Collection entries
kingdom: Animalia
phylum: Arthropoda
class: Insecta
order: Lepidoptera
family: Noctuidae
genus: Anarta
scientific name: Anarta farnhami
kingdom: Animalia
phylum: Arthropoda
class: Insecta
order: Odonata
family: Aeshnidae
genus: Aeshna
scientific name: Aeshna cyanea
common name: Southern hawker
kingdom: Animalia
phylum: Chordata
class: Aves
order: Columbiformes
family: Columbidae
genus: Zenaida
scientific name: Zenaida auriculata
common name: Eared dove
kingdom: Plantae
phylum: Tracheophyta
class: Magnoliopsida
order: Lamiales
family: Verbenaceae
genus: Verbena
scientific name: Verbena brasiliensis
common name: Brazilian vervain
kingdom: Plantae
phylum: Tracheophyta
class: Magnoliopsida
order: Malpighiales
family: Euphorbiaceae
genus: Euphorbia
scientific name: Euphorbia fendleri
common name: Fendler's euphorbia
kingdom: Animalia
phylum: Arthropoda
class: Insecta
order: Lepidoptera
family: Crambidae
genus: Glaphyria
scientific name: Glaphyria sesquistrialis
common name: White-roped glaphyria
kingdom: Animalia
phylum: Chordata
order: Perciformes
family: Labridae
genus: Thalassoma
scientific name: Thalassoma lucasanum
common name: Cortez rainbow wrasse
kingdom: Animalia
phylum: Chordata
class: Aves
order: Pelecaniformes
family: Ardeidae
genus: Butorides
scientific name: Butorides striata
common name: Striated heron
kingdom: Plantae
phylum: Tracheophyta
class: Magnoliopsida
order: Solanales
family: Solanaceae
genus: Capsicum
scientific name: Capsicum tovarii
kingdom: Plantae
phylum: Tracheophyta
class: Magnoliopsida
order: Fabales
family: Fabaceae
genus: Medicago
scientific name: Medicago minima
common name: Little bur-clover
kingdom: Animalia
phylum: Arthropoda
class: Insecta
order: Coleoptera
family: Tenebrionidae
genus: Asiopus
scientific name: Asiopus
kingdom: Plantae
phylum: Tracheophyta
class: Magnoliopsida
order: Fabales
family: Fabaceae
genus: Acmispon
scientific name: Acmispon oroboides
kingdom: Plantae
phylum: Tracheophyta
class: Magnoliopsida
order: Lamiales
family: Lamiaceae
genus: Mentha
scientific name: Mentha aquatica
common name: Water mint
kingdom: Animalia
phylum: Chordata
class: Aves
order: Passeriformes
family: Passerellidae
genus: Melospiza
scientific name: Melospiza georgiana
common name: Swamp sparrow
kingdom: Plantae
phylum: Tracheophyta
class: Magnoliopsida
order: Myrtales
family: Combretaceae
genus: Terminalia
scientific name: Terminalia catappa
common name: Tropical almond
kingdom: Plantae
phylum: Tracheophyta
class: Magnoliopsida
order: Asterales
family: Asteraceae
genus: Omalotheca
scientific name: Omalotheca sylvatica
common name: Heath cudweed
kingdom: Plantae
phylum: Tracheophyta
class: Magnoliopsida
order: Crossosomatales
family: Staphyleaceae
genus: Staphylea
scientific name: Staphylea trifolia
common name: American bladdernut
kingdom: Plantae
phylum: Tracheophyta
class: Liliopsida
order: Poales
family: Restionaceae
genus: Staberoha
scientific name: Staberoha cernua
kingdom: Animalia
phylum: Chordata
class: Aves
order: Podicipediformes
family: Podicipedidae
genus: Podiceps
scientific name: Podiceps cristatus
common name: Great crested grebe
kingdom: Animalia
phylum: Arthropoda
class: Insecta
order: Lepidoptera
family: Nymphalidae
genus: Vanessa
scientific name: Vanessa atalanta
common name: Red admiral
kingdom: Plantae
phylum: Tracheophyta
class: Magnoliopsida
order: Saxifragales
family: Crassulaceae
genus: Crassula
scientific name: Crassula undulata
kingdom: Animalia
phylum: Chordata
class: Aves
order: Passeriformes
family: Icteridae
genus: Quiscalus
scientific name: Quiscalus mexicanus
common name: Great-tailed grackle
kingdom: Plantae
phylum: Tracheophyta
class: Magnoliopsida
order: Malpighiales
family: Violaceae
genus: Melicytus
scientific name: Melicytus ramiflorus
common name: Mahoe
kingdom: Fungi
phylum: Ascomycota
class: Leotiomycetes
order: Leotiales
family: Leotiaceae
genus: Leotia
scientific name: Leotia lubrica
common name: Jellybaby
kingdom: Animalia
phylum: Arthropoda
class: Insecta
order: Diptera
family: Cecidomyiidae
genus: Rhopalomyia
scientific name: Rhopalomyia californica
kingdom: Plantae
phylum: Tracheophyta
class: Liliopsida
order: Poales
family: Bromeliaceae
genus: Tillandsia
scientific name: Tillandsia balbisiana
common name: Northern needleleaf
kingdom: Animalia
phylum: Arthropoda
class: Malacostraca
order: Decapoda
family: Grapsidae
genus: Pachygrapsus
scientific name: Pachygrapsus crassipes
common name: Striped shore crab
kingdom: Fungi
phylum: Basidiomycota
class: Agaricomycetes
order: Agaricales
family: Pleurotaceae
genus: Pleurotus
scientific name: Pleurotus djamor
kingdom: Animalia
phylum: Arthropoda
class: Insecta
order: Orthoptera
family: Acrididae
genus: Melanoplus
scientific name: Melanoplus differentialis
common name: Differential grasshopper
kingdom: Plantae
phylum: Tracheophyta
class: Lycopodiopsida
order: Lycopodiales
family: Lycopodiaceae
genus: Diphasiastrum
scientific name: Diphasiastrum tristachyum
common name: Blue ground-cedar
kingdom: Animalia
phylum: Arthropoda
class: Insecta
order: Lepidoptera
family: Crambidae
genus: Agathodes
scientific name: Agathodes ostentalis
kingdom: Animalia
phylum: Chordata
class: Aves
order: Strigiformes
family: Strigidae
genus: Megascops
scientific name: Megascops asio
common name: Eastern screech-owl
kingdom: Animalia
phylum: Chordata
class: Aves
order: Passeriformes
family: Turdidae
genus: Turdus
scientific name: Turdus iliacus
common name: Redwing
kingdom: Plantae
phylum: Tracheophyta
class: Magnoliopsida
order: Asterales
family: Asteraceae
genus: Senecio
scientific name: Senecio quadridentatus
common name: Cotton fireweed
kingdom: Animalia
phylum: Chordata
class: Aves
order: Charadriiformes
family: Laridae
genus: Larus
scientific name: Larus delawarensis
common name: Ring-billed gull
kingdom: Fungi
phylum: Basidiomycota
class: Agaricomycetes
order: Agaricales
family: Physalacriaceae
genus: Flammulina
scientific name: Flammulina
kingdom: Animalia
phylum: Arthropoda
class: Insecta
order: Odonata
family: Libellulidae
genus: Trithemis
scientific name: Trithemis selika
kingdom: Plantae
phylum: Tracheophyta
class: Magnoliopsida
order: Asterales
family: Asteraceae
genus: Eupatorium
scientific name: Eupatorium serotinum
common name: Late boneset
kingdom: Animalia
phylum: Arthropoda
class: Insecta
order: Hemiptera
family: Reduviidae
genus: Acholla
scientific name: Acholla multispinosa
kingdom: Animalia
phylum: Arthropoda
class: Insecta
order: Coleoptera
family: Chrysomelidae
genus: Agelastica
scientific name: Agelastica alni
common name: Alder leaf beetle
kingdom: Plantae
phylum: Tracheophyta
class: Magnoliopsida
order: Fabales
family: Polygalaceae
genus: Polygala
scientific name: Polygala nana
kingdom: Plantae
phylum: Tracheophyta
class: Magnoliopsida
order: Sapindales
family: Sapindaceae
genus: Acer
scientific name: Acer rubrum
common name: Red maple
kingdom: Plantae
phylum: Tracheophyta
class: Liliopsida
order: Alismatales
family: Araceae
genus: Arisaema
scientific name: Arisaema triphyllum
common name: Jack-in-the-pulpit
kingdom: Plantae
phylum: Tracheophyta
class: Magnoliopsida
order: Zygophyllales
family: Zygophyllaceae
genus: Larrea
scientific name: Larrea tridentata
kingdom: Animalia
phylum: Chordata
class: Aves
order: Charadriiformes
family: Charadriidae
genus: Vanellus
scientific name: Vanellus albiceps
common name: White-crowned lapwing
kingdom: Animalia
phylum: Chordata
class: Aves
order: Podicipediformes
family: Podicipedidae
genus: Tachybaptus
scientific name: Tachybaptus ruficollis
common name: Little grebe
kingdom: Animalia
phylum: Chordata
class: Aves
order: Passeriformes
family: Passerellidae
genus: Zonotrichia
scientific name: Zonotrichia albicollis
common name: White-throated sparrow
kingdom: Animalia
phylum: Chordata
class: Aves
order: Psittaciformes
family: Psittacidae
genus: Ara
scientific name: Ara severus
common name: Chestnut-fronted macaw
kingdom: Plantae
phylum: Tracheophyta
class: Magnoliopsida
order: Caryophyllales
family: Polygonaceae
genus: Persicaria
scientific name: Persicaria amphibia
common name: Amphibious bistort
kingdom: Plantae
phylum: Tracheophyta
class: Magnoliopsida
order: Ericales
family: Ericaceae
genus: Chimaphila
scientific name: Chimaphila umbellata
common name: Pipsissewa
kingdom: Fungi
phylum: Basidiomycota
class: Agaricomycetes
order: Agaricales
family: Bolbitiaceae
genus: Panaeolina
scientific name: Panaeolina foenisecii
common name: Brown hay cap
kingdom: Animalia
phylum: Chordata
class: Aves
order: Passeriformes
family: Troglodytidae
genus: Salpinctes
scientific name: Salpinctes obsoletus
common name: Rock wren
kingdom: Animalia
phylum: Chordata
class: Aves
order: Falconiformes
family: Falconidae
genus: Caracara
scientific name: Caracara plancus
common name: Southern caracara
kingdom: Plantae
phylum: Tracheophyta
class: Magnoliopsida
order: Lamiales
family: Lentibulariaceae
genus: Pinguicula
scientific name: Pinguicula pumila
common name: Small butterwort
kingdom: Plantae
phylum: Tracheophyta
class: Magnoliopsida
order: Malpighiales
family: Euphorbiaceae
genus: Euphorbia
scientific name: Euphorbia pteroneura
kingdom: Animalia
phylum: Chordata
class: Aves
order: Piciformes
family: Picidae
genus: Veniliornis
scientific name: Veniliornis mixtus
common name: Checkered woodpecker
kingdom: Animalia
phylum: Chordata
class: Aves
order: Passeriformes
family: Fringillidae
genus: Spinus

[Work to be completed] Copy out the lines of the material above, starting with the line containing "scientific name: Vanessa atalanta" and ending with the line containing "scientific name: Melanoplus differentialis", both included.

[Written solution]
scientific name: Vanessa atalanta
common name: Red admiral
kingdom: Plantae
phylum: Tracheophyta
class: Magnoliopsida
order: Saxifragales
family: Crassulaceae
genus: Crassula
scientific name: Crassula undulata
kingdom: Animalia
phylum: Chordata
class: Aves
order: Passeriformes
family: Icteridae
genus: Quiscalus
scientific name: Quiscalus mexicanus
common name: Great-tailed grackle
kingdom: Plantae
phylum: Tracheophyta
class: Magnoliopsida
order: Malpighiales
family: Violaceae
genus: Melicytus
scientific name: Melicytus ramiflorus
common name: Mahoe
kingdom: Fungi
phylum: Ascomycota
class: Leotiomycetes
order: Leotiales
family: Leotiaceae
genus: Leotia
scientific name: Leotia lubrica
common name: Jellybaby
kingdom: Animalia
phylum: Arthropoda
class: Insecta
order: Diptera
family: Cecidomyiidae
genus: Rhopalomyia
scientific name: Rhopalomyia californica
kingdom: Plantae
phylum: Tracheophyta
class: Liliopsida
order: Poales
family: Bromeliaceae
genus: Tillandsia
scientific name: Tillandsia balbisiana
common name: Northern needleleaf
kingdom: Animalia
phylum: Arthropoda
class: Malacostraca
order: Decapoda
family: Grapsidae
genus: Pachygrapsus
scientific name: Pachygrapsus crassipes
common name: Striped shore crab
kingdom: Fungi
phylum: Basidiomycota
class: Agaricomycetes
order: Agaricales
family: Pleurotaceae
genus: Pleurotus
scientific name: Pleurotus djamor
kingdom: Animalia
phylum: Arthropoda
class: Insecta
order: Orthoptera
family: Acrididae
genus: Melanoplus
scientific name: Melanoplus differentialis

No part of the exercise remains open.